Le Ghana ne veut plus être un simple spectateur de la révolution technologique. Le vendredi 24 avril à Accra, le président John Dramani Mahama a officiellement lancé la Stratégie nationale d’intelligence artificielle, un plan de 80 pages qui vise à faire de l’IA le levier central de la transformation économique du pays d’ici 2035. Objectif affiché : une contribution de 45 milliards de dollars au PIB national, soit environ 500 milliards de cedis, grâce à ce secteur.
Cette feuille de route repose sur deux piliers concrets. D’abord, l’infrastructure : 250 millions de dollars seront investis dans un centre de calcul IA de classe mondiale, complétés par 20 millions pour le déploiement à court et moyen terme. Ensuite, le capital humain. L’ambition est clairement énoncée par le chef de l’État : le Ghana ne sera pas un simple consommateur des technologies qui façonnent l’avenir, mais un participant actif à leur conception et à leur déploiement. L’emploi, notamment des jeunes, est placé au cœur du dispositif.
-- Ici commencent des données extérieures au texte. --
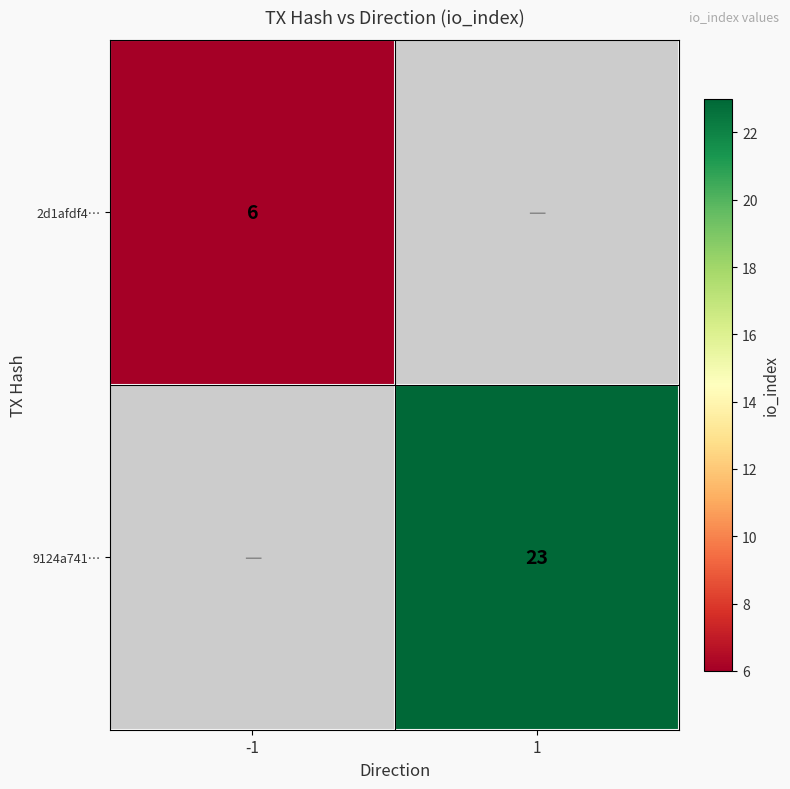

True or false: 9124a741… has a value of 31 at 1.

False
Cette offensive intervient dans un marché du travail sous tension. Près de 68 % des jeunes actifs ghanéens occupent des emplois vulnérables, sans sécurité de revenu ni protection sociale, selon des données officielles de février 2025. Dans le même temps, le gouvernement tente d’élargir l’accès à la formation technique et professionnelle, avec un objectif de 190 000 inscrits en 2026, contre moins de 60 000 en 2019. Si la part des femmes dans ces filières a bondi de 21,5 % à 51,4 %, ces progrès restent insuffisants face à l’ampleur des besoins.
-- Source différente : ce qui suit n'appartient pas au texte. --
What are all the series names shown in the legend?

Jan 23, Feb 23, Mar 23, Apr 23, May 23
Le pari est audacieux, mais le point de départ est modeste. Le Ghana occupe actuellement la 72e place mondiale et la 6e en Afrique dans le Global AI Index 2025, derrière l’Égypte, l’Afrique du Sud et le Rwanda. La volonté politique est désormais affichée. Reste l’exécution. Les autorités assurent vouloir prioriser une approche centrée sur l’humain, favorisant l’inclusion et la création d’emplois plutôt que le remplacement des travailleurs par les machines. Le discours est clair. Les actes, eux, seront jugés dans la durée.
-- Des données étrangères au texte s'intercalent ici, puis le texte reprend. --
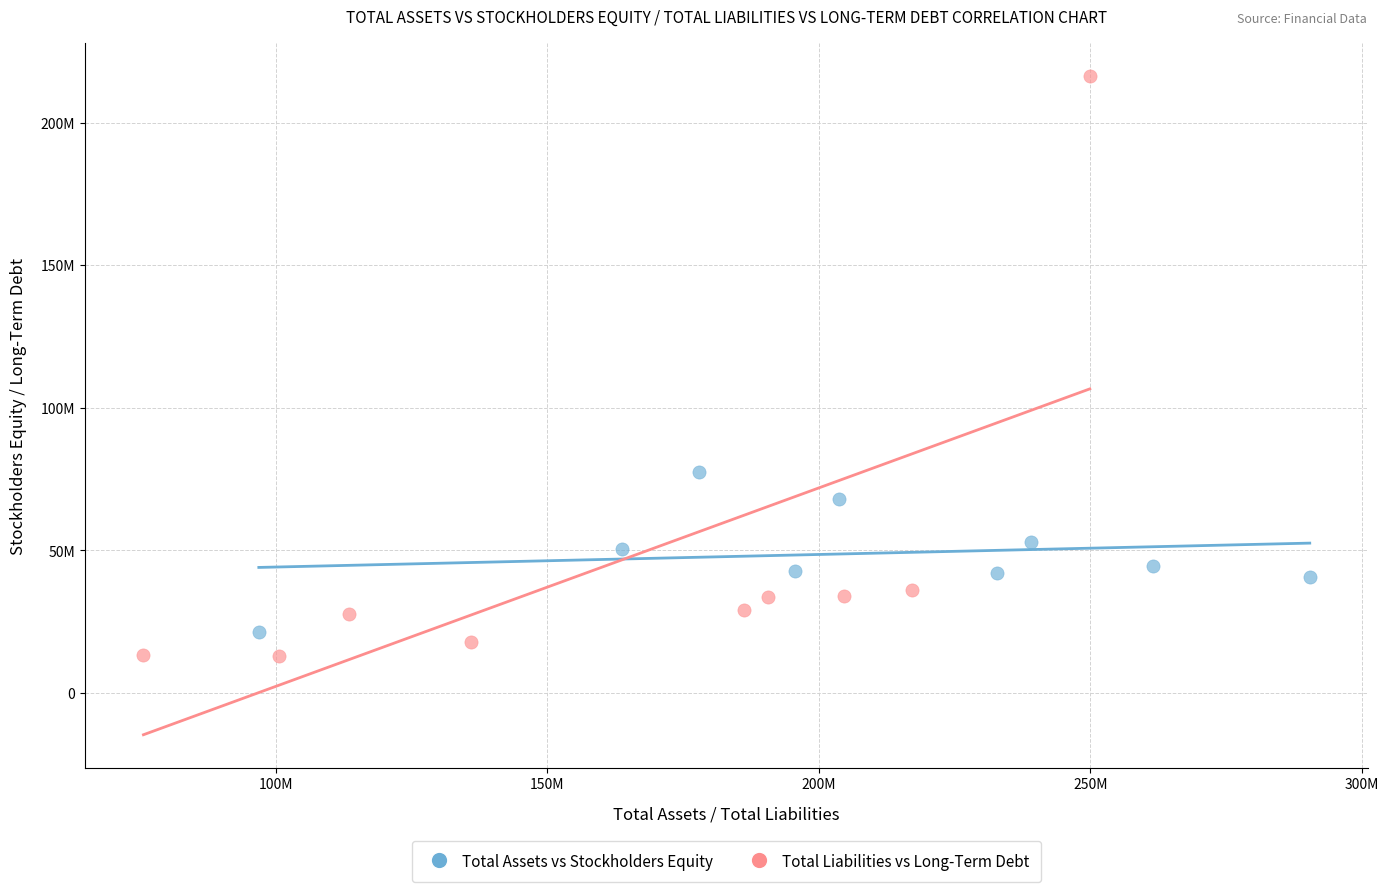

Which series reaches the minimum Y coordinate?

Total Liabilities vs Long-Term Debt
La Kwame Nkrumah University of Science and Technology (KNUST) a joué un rôle central dans la conception de cette stratégie. Le chercheur principal du Laboratoire d’IA responsable, Jerry John Kponyo, a coordonné les travaux avec le gouvernement, des partenaires internationaux et le secteur privé. « Cette stratégie est le fruit de recherches approfondies, de consultations et d’un engagement collectif fort », a‑t‑il souligné. Ce travail académique apporte une crédibilité technique à un projet qui reste néanmoins confronté aux réalités d’un marché du travail fragile et à la concurrence régionale déjà bien engagée.